Пан Эдвард уже в зале услышал, что было какое-то замешательство, какой-то шум и драка на рынке Старого Города, и он, и иные панычи неслыханно возмущались на ту так называемую улицу, которая смела нарушить покой рождающегося шляхетского сената.
Уже в то время вырисовывались две противоположные партии: одна, которая хотела законными средствами добиваться реформ, другая – восстанием независимости. Посередине между ними стояли люди примирения, которые хотели отложить революцию ad calendas graecas[6], а тем временем сидеть себе спокойно.
Смело можно сказать, что в Земледельческом обществе люди законной и откладывающей партии перевешивали. В толпах, которые в этот туманный сырой вечер около десяти часов выезжали с Наместниковской площади, были слышны шёпоты недовольства. Некоторые пытались уменьшить значение происшествия и представить его как шалость малой важности. Во всех превозмогал страх, что Обществу великой его работы докончить не дадут. Одно из двух: или Общество должно было завладеть народом и управлять им, или отречься; первого не сумело, второго не хотело.
Эдвард шёл вместе с двумя молодыми людьми, внешность которых была в отличной гармонии с его физиономией. Старший, граф Альберт, высокий брюнет с лицом худощавым, жёлтым и бледным, издавна болел политической экономикой и как экономист содрогался на весь общественный беспорядок; другой – блондинчик, маленький, улыбчивый, bon vivant, не терпел сброда и всего, что регулярный импорт устриц и шампанского может подорвать. Близкие звали его Дунием, хотя никто не знал, какая была этимология этого ласкового имени, потому что Дунио звался попросту паном Марцином Клепинским.
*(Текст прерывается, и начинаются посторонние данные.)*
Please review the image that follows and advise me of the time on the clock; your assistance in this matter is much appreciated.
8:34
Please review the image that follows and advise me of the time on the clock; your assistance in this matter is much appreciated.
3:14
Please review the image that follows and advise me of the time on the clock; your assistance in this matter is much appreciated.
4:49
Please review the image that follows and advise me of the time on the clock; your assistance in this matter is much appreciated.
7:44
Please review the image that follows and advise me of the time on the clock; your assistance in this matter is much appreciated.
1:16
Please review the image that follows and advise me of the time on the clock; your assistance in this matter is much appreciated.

Проходя улицей между дворцом наместника и отелем, молодые люди очень горячо разговаривали, но потихоньку, чтобы их какой патруль не принял за заговорщиков.
– А пусть их всех возьмут дьяволы, – воскликнул Дунио, – так нам они спокойно нашу работу докончить не дадут, а добьются того, что Общество распустят.
– Явная вещь, – отпарировал граф Альберт, – что это может быть дело, сделанное полицией, потому что полиция ищет предлог.
– Уж, что есть, то есть, – докончил Эдвард, – но фатальными делами пахнет…
– Несчастье, – вздохнул Дунио, – человек, прибывший в Варшаву, обещал себе как-нибудь развлечься, а тут всё в голову возьмёт.
Так разговаривая, вошли они в отель, в его дверях уже и по коридорам встречая группы особ тихо между собой шепчущихся.
– Как живо, нет никого убитого, – говорил один, – нескольких там побили саблями плашмя, немного арестовали, остальные разбежались, не нужно из этого великих вещей делать.
– А я вам, сударь, говорю, что будем ли мы что делать или нет, тут что-то страшное клеится. Нужно собирать манатки и на деревню убегать, – прервал другой.
– Ради Бога, – добавил какой-то усач, немного седоватый, который мог быть солдатом с тридцать первого года, – если тут действительно есть какая-нибудь работа, шляхта к ней должна быть причастна, хотя бы голову сложила! Что же снова, если бы эти мещане одни манифестовали, а мы смотрели, болтая о грязи, – тогда бы мы уже до грязи опустились!